How Special Personal Property Form Works

During the purchase of property insurance for your home or investment property, you will meet with typically three different levels of coverage: basic, broad, and special. Each represents a different level of coverage you can have, as stated on the declarations page of your insurance policy. The distinction between these coverage forms is frequently confused by property owners, and the misunderstanding on this topic can lead to large or unprecedented gaps in coverage. The most restrictive coverage is the basic form, while the special form offers a greater level of protection.

Special form coverage, also referred to as special personal property form of coverage, is the most thorough and effective of the three options. The special form policy can be very beneficial to the insured party, and it is the best coverage to have. The policy does not grant coverage to every peril, so reviewing all the exclusions is critical. Your agent should list the aspects of your coverage before you sign the insurance proposal or application binding your policy.

Insurances often add several exclusions to the policy via an endorsement. They do not specifically list the perils in the special personal property form policy, rather, it is an "all-risk" coverage unless expressly excluded. Sometimes, the insurance company leaves out several coverages, such as backup of sewer and drains. For the ordinance of the law, theft and income loss are often inclusive in the broad and special form policies.

Example of Special Personal Property Form

Under named-peril coverage (basic form and broad form), the policyholder has the task of proving that a listed peril caused a loss. However, with a special personal property form coverage, the burden is on the insurance company. The insurance firm can only deny the claim if the source of loss is excluded and, therefore, ineligible for coverage. Here are some claim examples of perils that would be covered by the special form but would be denied coverage by the named peril forms (basic form and broad form).

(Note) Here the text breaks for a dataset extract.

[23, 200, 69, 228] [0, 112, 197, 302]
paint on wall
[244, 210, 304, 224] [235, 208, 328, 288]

  • After his dad leaves a hammer lying around, a toddler finds it and goes on a rampage through his parent's house, seriously destroying several parts of the house such as the plaster walls, a toilet bowl, sink, dressing table, and other objects.
  • A stay-at-home mother tries remodelling her 2-story home. Accidentally, an open paint bucket gets dropped down the stairs well while she is painting the upstairs. The dropped paint bucket causes damage to the floors, walls, and furniture.
  • An insured couple were walking on the floor rafts of their unfinished attic. They both slip off the rafts and fall through the living room ceiling, causing extensive damage.
  • Damian leaves a battery on a hardwood floor. The acid inside the battery leaks out and spreads to the point that it was necessary to replace a large portion of the floor.

In each of these instances, the special personal property form of coverage would take care of the claimed loss without needing to prove the cause of the loss was by a listed peril. Special personal property form coverage offers more coverage while also making the claims process easier.

Significance of Special Personal Property Form

In a special personal property form policy, instead of the policy listing what it covers, it provides coverage for all perils except what they exclude in the policy. While this policy type provides the greatest level of protection, you should choose your kind of protection by considering all options. Any type of policy form you choose should be carefully read and reviewed with your insurance agent. With any property policy, you should know the risks, inclusive and exclusive, and the benefits.